Peter Dejong Peter Dejong / The Associated Press

BRUXELLES — La Belgique et les Pays-Bas ont procédé lundi à un échange de territoires qui modifiera légèrement la frontière entre les deux pays — simplement parce que c’était la chose logique à faire.

L’entente a été ratifiée à Amsterdam en présence de membres des familles royales des deux pays.

La Belgique a accepté de remettre aux Pays-Bas une péninsule de la rivière Meuse qui, géographiquement, n’était reliée qu’au territoire néerlandais.
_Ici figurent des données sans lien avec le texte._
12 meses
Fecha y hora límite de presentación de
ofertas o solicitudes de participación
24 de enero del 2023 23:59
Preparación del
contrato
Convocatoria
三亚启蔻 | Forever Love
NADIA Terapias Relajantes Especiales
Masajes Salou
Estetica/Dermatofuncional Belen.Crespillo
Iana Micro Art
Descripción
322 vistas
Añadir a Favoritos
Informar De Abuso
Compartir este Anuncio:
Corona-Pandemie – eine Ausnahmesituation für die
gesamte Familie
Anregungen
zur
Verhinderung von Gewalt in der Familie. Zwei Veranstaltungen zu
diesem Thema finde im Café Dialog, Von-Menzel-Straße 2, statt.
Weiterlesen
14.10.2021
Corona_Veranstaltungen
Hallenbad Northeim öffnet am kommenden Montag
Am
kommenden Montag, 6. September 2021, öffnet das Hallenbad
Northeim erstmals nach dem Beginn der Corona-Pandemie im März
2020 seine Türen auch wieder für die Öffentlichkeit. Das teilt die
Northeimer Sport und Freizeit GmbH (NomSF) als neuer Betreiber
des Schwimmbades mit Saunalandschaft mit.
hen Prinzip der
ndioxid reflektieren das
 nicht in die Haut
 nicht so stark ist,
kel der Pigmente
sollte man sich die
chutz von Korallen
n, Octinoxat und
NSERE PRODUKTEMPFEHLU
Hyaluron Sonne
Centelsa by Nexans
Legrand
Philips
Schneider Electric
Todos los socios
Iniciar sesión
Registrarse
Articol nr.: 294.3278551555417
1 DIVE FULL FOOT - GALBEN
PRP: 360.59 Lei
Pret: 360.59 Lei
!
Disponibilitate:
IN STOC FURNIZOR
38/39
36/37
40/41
Cette péninsule de la taille d’environ 15 terrains de football abrite une faune et une flore très riches.

Les Pays-Bas cèdent en retour à la Belgique un territoire nettement plus petit qui fait partie d’un important réseau d’écluses sur la rivière.

Le ministre néerlandais des Affaires étrangères, Bert Koenders, a déclaré que cette entente démontre que de «bons voisins peuvent adapter leur frontière pacifiquement». L’entente a néanmoins nécessité plusieurs années de négociations, en dépit des relations excellentes entre les deux pays.

Le territoire cédé par la Belgique aux Pays-Bas était devenu problématique, puisqu’il servait apparemment de repaire aux trafiquants de drogues et aux individus intéressés par une aventure sexuelle. Des passants y avaient retrouvé un corps décapité il y a quelques années.

La police néerlandaise ne pouvait s’y aventurer puisque c’était un territoire belge. Les forces belges, de leur côté, trouvaient compliqué de s’y rendre puisque la péninsule ne dispose pas d’un quai ou d’autres installations permettant d’y arriver par l’eau; elles avaient aussi de toute manière besoin d’une permission spéciale pour traverser le territoire des Pays-Bas.